De Lanka
apenas conozco lo que el rectángulo de la ventana ofrece. Un paisaje de azoteas
sucias y antenas torcidas. Es suficiente. No me interesan los detalles, me
basta con esta visión general. A veces, en mis descansos, me acodo en la
ventana. Si estiro el cuello, puedo ver
el mar, pero rara vez lo hago.

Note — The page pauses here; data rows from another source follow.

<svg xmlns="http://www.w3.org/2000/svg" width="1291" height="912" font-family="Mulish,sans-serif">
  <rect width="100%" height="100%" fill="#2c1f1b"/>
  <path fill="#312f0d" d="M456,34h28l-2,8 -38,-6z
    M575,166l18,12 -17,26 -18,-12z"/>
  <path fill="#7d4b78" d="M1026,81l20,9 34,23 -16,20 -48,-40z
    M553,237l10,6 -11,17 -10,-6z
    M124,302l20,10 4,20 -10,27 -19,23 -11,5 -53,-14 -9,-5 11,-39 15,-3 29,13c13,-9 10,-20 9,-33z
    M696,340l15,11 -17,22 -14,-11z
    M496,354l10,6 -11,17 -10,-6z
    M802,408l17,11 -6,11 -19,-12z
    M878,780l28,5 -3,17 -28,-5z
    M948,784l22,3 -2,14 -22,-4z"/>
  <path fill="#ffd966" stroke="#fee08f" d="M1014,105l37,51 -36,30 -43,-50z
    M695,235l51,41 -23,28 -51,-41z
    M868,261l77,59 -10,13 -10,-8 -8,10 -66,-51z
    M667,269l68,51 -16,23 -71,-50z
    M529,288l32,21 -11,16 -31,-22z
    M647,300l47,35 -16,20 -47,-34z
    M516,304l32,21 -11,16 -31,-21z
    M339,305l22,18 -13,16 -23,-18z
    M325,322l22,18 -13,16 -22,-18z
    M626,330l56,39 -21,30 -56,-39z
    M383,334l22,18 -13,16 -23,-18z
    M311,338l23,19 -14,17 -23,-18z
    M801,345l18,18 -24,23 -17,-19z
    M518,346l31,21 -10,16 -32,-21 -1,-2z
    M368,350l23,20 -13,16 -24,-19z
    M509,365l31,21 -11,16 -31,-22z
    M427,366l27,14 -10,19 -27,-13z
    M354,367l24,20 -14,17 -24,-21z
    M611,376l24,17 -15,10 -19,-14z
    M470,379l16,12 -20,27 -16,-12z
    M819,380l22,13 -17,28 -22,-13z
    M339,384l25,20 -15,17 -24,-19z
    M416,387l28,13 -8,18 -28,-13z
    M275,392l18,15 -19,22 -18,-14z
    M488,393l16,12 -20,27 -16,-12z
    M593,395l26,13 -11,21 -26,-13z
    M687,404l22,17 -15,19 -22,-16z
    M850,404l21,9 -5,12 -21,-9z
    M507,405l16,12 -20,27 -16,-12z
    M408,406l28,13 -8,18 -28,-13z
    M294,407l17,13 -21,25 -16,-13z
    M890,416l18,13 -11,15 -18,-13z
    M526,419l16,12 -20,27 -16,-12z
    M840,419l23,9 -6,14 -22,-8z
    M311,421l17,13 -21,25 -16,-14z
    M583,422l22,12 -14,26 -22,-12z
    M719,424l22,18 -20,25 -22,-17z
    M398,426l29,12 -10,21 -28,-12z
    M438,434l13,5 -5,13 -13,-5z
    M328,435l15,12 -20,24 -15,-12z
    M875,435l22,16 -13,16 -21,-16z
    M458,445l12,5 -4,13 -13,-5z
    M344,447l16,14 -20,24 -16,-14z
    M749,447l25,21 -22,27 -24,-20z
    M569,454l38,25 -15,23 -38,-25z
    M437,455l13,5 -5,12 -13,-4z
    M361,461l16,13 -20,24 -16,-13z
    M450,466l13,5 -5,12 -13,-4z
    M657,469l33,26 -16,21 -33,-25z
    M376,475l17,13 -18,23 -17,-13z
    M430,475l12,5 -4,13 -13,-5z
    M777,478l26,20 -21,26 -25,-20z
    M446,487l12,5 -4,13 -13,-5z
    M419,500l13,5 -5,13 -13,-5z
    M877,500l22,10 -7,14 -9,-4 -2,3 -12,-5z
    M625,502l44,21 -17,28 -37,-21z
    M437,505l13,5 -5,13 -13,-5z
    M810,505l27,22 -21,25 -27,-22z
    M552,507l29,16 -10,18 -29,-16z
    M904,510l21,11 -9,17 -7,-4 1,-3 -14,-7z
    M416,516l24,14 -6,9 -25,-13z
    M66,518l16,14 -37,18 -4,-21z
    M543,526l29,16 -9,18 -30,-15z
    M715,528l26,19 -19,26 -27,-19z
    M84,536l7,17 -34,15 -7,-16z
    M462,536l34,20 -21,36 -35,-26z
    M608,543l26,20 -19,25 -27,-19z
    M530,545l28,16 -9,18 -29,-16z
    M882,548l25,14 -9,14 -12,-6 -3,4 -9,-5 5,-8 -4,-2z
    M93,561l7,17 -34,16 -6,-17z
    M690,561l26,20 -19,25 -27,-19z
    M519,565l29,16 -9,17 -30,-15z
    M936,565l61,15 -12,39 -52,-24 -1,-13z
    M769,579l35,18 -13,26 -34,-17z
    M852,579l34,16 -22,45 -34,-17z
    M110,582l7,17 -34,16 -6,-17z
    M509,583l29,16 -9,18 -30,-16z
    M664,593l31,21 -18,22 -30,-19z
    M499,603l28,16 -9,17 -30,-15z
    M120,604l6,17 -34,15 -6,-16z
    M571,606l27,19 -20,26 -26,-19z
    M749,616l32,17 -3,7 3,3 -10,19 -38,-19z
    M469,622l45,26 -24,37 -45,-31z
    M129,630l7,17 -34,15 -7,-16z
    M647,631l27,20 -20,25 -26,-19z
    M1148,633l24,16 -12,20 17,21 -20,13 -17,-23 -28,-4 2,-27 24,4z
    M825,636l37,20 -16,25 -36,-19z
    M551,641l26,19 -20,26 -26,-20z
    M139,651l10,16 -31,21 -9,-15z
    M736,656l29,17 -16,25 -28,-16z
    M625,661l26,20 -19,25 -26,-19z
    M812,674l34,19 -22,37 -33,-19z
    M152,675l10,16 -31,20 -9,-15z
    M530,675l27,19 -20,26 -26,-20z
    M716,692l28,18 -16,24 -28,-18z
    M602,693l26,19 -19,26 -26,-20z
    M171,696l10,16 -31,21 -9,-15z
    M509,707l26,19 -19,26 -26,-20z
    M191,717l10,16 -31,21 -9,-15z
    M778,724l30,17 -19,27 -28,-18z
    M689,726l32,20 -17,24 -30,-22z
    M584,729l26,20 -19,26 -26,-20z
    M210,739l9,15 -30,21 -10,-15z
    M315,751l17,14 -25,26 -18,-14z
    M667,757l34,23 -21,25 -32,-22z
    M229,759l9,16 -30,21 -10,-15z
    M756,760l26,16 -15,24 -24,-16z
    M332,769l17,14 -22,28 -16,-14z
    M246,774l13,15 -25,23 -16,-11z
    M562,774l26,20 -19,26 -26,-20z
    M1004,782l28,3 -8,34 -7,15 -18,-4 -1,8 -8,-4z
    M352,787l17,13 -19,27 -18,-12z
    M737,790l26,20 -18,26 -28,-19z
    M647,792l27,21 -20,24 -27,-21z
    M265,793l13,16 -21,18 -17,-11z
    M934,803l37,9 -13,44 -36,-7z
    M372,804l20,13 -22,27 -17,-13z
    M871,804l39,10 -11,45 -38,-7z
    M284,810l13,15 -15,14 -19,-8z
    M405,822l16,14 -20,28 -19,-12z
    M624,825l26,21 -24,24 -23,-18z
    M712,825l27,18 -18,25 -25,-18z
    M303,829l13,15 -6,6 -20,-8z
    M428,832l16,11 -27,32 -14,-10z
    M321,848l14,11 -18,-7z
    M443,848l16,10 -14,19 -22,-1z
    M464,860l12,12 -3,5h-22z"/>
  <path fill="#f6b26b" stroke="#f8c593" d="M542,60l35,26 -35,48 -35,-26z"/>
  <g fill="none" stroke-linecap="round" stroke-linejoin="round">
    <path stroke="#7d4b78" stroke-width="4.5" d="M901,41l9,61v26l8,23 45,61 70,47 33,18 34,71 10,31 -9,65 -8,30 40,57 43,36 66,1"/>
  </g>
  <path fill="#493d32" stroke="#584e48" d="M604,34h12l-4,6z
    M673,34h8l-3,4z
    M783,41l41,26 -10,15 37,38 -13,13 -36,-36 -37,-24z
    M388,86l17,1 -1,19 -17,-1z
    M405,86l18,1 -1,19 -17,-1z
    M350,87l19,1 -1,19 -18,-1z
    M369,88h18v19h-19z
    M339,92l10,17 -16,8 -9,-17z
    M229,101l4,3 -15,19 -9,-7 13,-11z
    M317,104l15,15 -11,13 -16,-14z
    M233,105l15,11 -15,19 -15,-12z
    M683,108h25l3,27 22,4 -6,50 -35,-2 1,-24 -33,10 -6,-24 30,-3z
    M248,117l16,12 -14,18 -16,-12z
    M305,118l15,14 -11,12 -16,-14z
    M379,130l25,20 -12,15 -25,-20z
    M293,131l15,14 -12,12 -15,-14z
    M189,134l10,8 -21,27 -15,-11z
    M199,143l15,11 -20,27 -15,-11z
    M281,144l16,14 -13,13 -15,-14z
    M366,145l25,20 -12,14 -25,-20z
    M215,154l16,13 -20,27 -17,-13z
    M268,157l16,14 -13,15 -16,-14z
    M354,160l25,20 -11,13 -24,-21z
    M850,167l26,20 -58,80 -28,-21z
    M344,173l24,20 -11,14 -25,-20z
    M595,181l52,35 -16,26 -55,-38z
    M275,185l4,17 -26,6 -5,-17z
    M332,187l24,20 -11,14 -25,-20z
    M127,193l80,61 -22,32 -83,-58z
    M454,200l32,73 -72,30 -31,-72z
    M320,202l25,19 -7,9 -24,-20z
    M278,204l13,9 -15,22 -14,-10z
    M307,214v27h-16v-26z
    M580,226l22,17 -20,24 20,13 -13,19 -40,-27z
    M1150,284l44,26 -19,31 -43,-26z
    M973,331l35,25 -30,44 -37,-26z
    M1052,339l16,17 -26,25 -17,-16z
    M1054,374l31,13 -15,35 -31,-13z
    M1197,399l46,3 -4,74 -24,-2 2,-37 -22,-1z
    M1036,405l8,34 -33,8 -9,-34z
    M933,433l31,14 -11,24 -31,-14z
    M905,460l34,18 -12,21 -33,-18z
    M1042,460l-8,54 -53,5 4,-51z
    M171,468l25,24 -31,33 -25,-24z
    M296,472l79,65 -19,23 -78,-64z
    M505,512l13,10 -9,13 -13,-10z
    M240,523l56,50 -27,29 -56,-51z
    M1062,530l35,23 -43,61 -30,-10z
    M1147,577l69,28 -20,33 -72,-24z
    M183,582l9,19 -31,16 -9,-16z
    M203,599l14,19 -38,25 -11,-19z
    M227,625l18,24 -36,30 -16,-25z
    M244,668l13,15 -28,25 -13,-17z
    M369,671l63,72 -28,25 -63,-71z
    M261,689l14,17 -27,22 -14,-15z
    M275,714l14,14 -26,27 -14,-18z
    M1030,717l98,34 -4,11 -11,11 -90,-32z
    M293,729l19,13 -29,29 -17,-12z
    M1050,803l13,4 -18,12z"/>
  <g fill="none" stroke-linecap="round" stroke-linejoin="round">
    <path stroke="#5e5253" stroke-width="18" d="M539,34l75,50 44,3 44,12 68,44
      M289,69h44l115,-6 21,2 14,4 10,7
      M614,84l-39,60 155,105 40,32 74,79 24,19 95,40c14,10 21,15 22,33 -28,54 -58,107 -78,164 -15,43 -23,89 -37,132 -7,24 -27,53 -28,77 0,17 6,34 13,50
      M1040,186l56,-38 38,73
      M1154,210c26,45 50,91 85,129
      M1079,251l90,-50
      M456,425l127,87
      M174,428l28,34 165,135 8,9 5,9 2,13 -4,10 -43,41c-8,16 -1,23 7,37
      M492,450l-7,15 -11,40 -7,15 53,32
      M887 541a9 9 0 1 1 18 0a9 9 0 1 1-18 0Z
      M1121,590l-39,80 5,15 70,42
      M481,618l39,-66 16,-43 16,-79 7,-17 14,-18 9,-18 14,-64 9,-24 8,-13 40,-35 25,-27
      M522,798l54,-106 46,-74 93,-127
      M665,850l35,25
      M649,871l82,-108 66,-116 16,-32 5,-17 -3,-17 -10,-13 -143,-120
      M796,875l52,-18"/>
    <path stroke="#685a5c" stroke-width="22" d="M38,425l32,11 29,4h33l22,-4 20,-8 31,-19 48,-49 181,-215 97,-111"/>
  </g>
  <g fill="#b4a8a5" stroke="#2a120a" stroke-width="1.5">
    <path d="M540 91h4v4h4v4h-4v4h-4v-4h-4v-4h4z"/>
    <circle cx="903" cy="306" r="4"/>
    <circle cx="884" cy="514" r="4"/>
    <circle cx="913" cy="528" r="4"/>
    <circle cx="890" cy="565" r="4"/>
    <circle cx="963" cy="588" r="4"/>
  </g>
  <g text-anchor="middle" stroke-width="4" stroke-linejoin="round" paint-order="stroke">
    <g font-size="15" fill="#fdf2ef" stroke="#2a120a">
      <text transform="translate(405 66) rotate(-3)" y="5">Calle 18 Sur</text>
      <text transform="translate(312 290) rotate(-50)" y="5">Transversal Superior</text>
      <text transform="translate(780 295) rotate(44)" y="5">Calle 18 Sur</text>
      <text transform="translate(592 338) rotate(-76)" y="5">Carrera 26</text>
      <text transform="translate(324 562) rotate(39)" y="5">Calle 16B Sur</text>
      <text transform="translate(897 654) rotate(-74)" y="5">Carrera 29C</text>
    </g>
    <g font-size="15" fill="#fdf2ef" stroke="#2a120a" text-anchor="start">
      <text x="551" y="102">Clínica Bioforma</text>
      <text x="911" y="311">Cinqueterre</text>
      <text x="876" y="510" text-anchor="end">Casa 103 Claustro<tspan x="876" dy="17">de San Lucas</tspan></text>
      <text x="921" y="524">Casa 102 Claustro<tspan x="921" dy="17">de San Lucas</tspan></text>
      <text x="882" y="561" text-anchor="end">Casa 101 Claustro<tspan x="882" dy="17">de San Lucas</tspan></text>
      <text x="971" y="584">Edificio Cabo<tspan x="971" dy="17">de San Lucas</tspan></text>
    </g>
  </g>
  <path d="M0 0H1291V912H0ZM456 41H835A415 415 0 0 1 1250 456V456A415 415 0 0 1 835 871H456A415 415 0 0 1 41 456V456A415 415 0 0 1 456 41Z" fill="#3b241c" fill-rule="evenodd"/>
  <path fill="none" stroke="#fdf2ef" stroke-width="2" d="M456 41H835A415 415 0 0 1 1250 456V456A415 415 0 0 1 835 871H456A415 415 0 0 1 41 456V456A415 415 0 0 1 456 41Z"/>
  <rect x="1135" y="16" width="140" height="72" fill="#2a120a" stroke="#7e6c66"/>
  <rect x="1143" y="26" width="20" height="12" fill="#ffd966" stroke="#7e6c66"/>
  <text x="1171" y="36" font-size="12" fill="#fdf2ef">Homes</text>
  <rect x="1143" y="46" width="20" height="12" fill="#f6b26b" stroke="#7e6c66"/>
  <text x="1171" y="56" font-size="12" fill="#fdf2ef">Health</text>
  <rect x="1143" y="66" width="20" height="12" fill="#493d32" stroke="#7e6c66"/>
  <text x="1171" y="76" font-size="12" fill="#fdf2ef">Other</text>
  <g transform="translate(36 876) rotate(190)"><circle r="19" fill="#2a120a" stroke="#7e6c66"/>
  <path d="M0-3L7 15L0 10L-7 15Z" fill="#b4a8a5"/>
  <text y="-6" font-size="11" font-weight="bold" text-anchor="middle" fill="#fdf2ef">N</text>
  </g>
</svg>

El mar me resulta indiferente. Las metáforas y
la humedad lo echaron a perder, tal vez los recuerdos de la infancia, tan
empapados de salitre, tan mentirosos e insignificantes. Lanka vive de espaldas
al mar. Se cuentan historias sobre marineros borrachos, pero no es más que
literatura popular, mitología del hampa. Algunas noches, después de haber
follado, Sophie me relata alguna de esas historias. Ron, celos y deudas, poco
más. Me gusta que me las cuente mientras acaricia mi pelo. No creo que
soportara presenciarlas, pero la voz de Sophie, recostada en el catre que
compartimos casi todas las noches, las vuelve interesantes. Me imagino
respirando los vapores insalubres de tugurios marítimos que, por otro lado,
hace tiempo dejaron de existir. En esto, las ordenanzas municipales son
tremendamente restrictivas. Uno de los rasgos distintivos de Lanka.